_DATASET EXTRACT:_
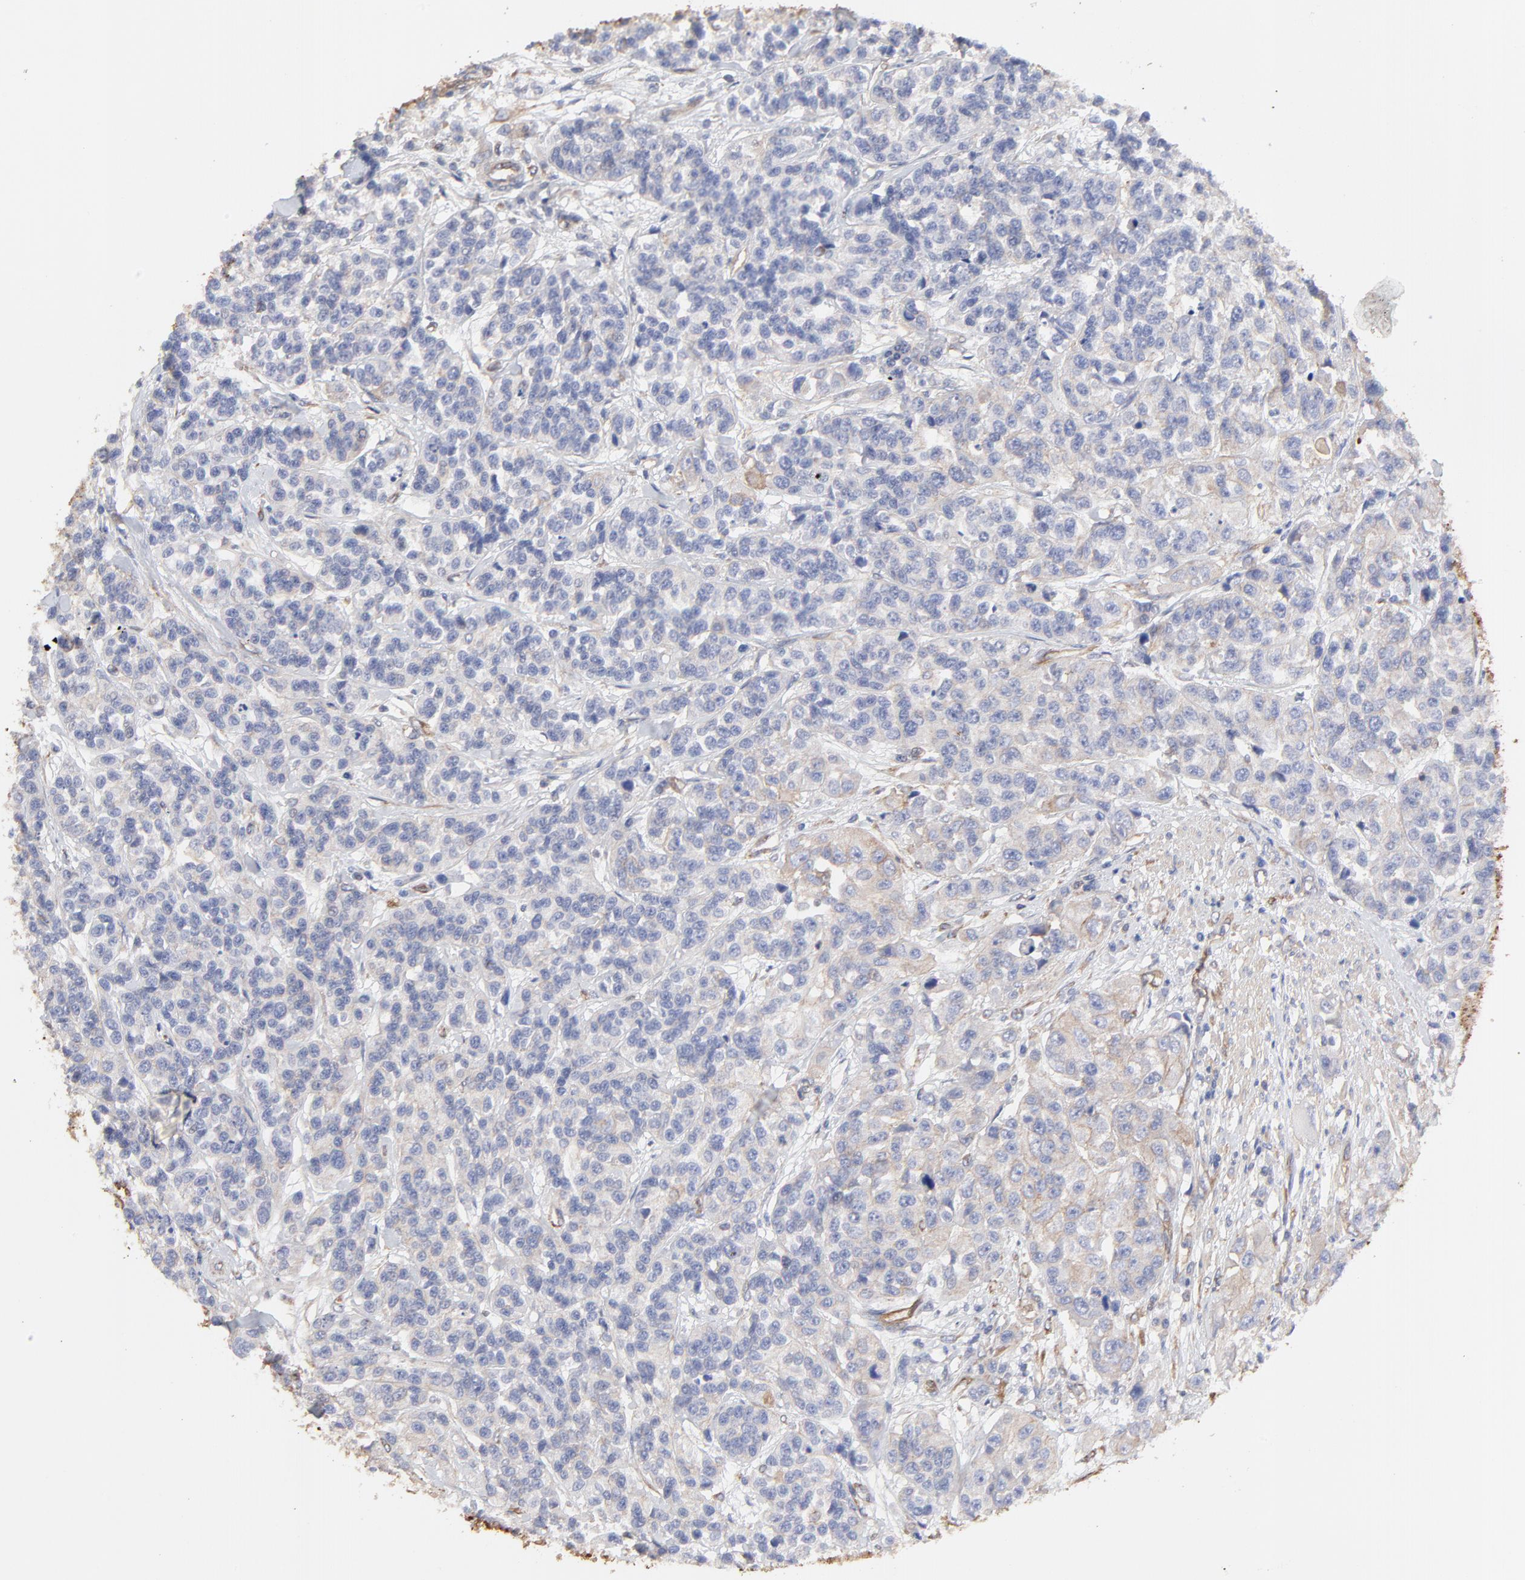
{"staining": {"intensity": "weak", "quantity": "<25%", "location": "cytoplasmic/membranous"}, "tissue": "urothelial cancer", "cell_type": "Tumor cells", "image_type": "cancer", "snomed": [{"axis": "morphology", "description": "Urothelial carcinoma, High grade"}, {"axis": "topography", "description": "Urinary bladder"}], "caption": "There is no significant staining in tumor cells of urothelial carcinoma (high-grade). (DAB immunohistochemistry (IHC) visualized using brightfield microscopy, high magnification).", "gene": "LRCH2", "patient": {"sex": "female", "age": 81}}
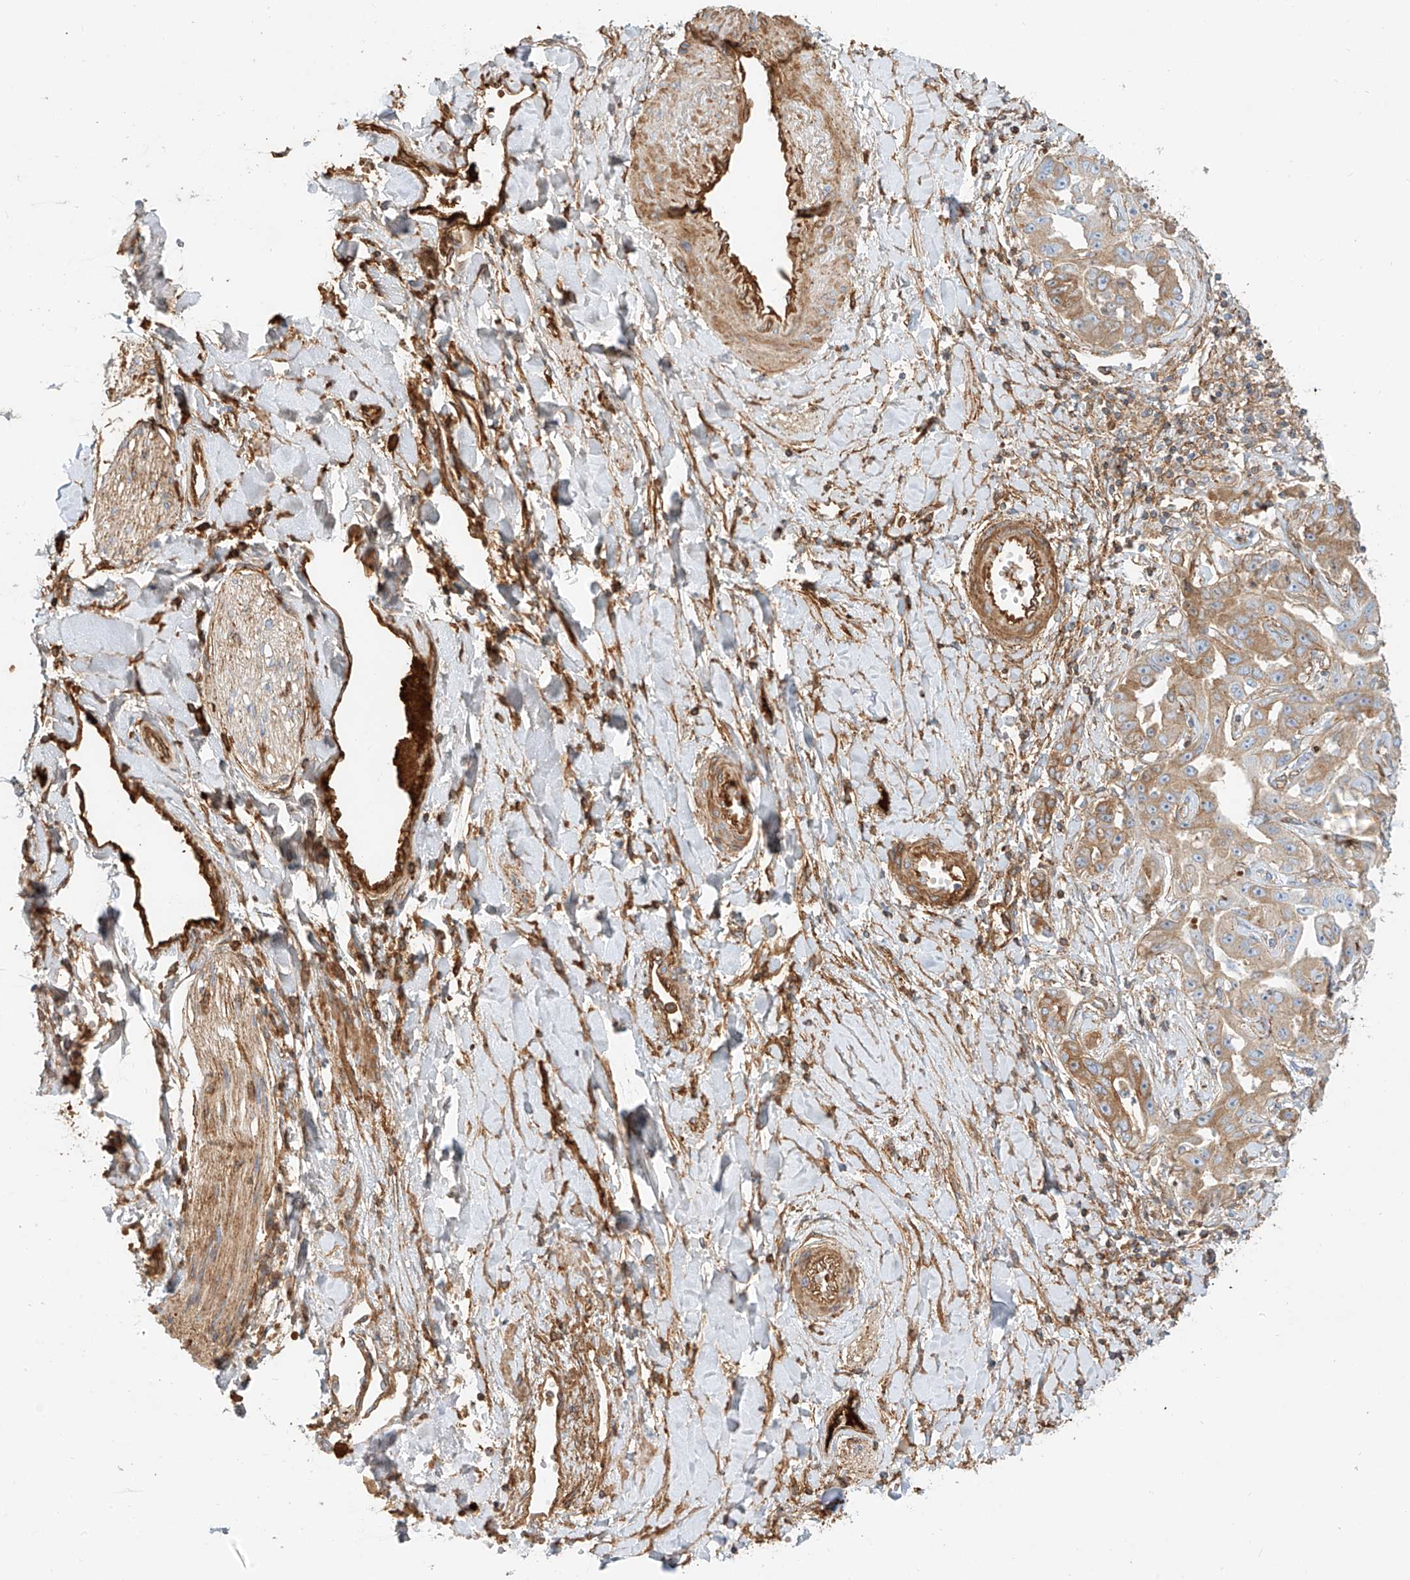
{"staining": {"intensity": "moderate", "quantity": "<25%", "location": "cytoplasmic/membranous"}, "tissue": "liver cancer", "cell_type": "Tumor cells", "image_type": "cancer", "snomed": [{"axis": "morphology", "description": "Cholangiocarcinoma"}, {"axis": "topography", "description": "Liver"}], "caption": "The micrograph displays staining of liver cholangiocarcinoma, revealing moderate cytoplasmic/membranous protein positivity (brown color) within tumor cells.", "gene": "OCSTAMP", "patient": {"sex": "male", "age": 59}}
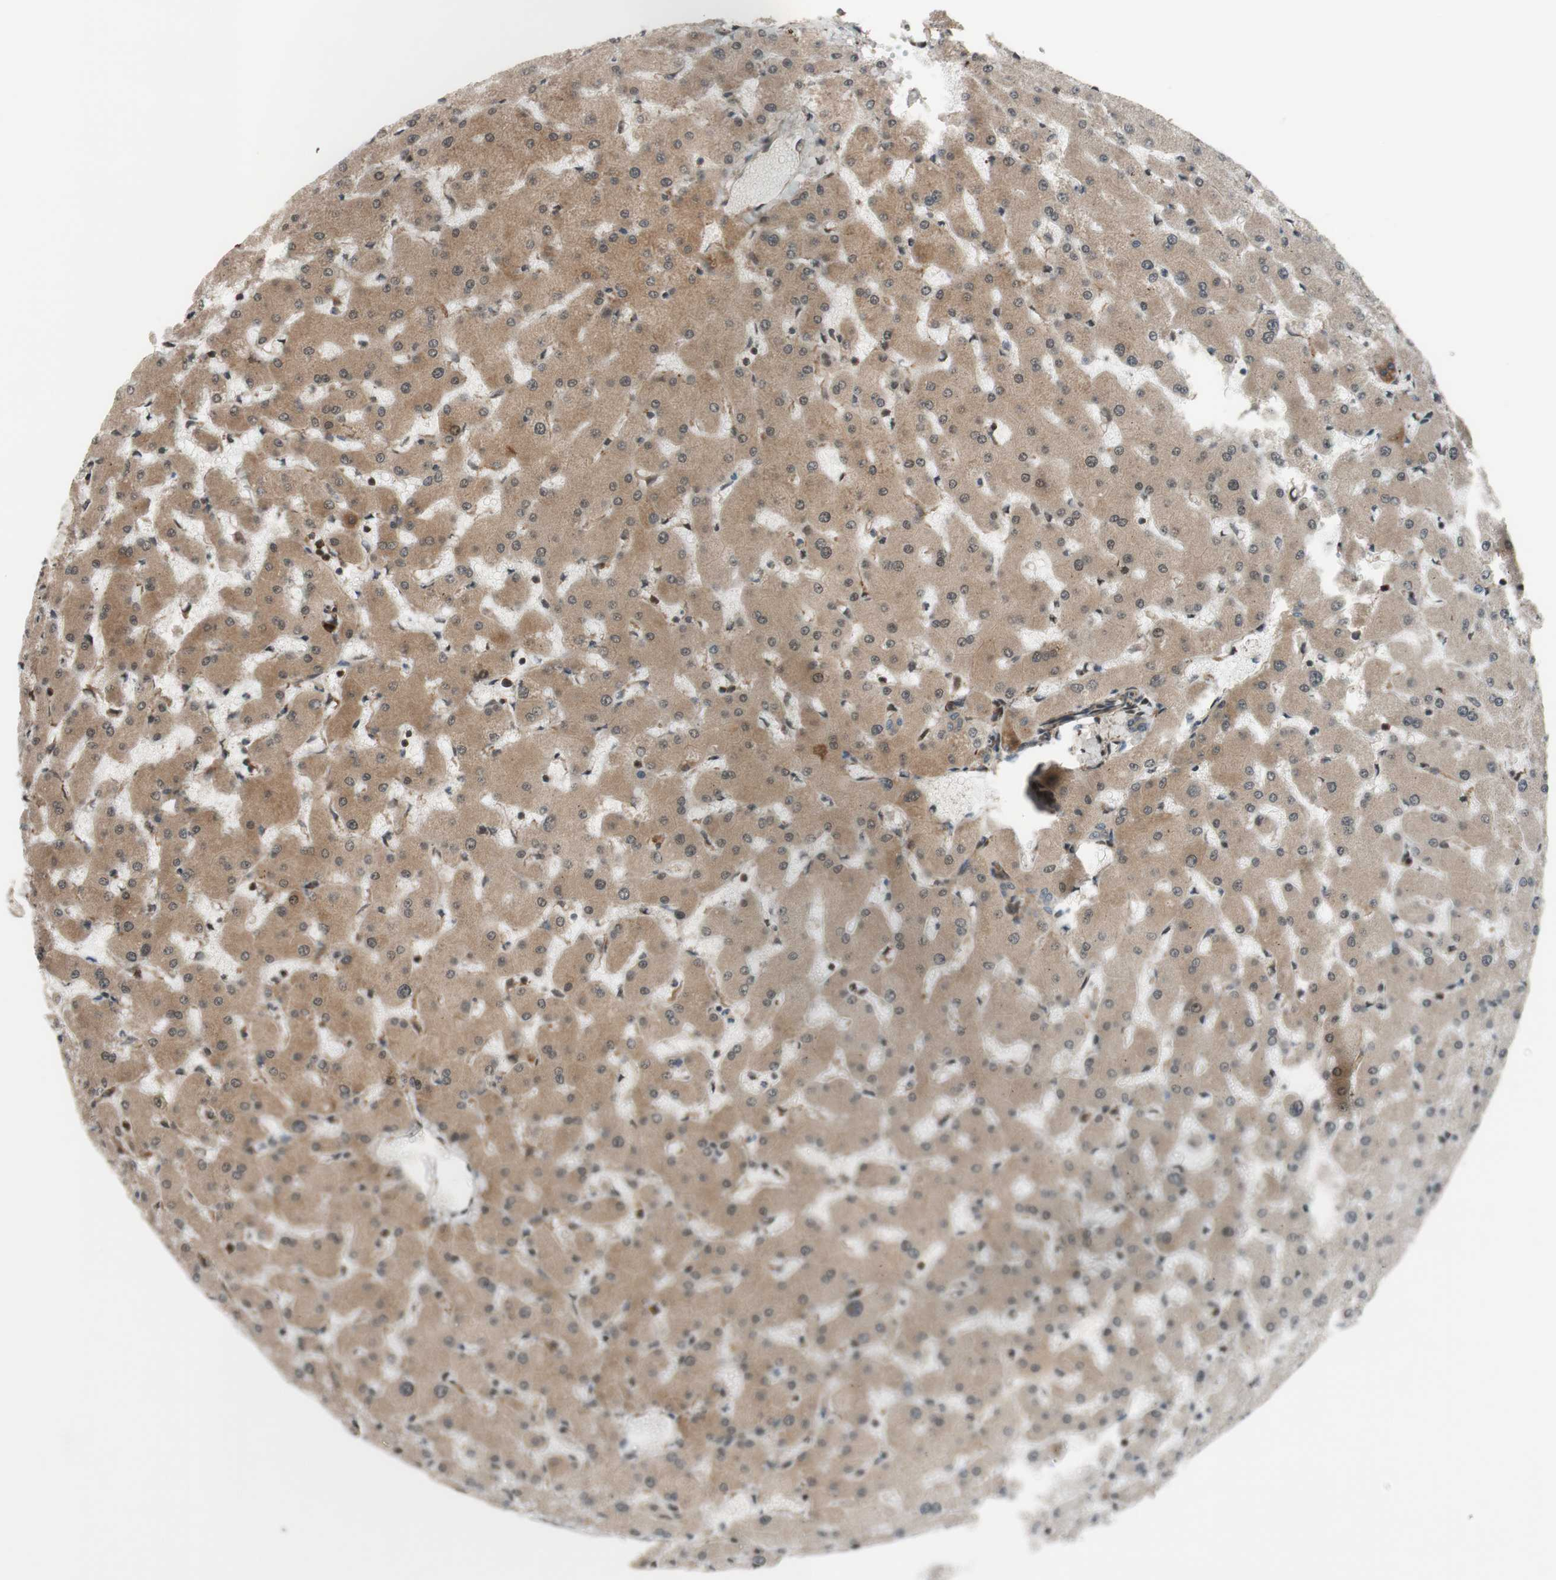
{"staining": {"intensity": "weak", "quantity": ">75%", "location": "cytoplasmic/membranous"}, "tissue": "liver", "cell_type": "Cholangiocytes", "image_type": "normal", "snomed": [{"axis": "morphology", "description": "Normal tissue, NOS"}, {"axis": "topography", "description": "Liver"}], "caption": "A brown stain highlights weak cytoplasmic/membranous expression of a protein in cholangiocytes of unremarkable liver. (Stains: DAB (3,3'-diaminobenzidine) in brown, nuclei in blue, Microscopy: brightfield microscopy at high magnification).", "gene": "CCN4", "patient": {"sex": "female", "age": 63}}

_TASK BRIEF:_ Every line of the data above is to be repeated exactly; the images are to be left out.

_WRITTEN ANSWER:_
{"staining": {"intensity": "weak", "quantity": "<25%", "location": "cytoplasmic/membranous"}, "tissue": "urothelial cancer", "cell_type": "Tumor cells", "image_type": "cancer", "snomed": [{"axis": "morphology", "description": "Urothelial carcinoma, High grade"}, {"axis": "topography", "description": "Urinary bladder"}], "caption": "There is no significant staining in tumor cells of urothelial carcinoma (high-grade). (DAB immunohistochemistry (IHC) visualized using brightfield microscopy, high magnification).", "gene": "LRCH2", "patient": {"sex": "female", "age": 81}}
{"staining": {"intensity": "moderate", "quantity": "<25%", "location": "cytoplasmic/membranous"}, "tissue": "liver cancer", "cell_type": "Tumor cells", "image_type": "cancer", "snomed": [{"axis": "morphology", "description": "Cholangiocarcinoma"}, {"axis": "topography", "description": "Liver"}], "caption": "The micrograph displays staining of liver cholangiocarcinoma, revealing moderate cytoplasmic/membranous protein positivity (brown color) within tumor cells.", "gene": "OCSTAMP", "patient": {"sex": "male", "age": 59}}
{"staining": {"intensity": "weak", "quantity": ">75%", "location": "cytoplasmic/membranous"}, "tissue": "liver", "cell_type": "Cholangiocytes", "image_type": "normal", "snomed": [{"axis": "morphology", "description": "Normal tissue, NOS"}, {"axis": "topography", "description": "Liver"}], "caption": "A brown stain highlights weak cytoplasmic/membranous expression of a protein in cholangiocytes of unremarkable liver. (Stains: DAB (3,3'-diaminobenzidine) in brown, nuclei in blue, Microscopy: brightfield microscopy at high magnification).", "gene": "CCN4", "patient": {"sex": "female", "age": 63}}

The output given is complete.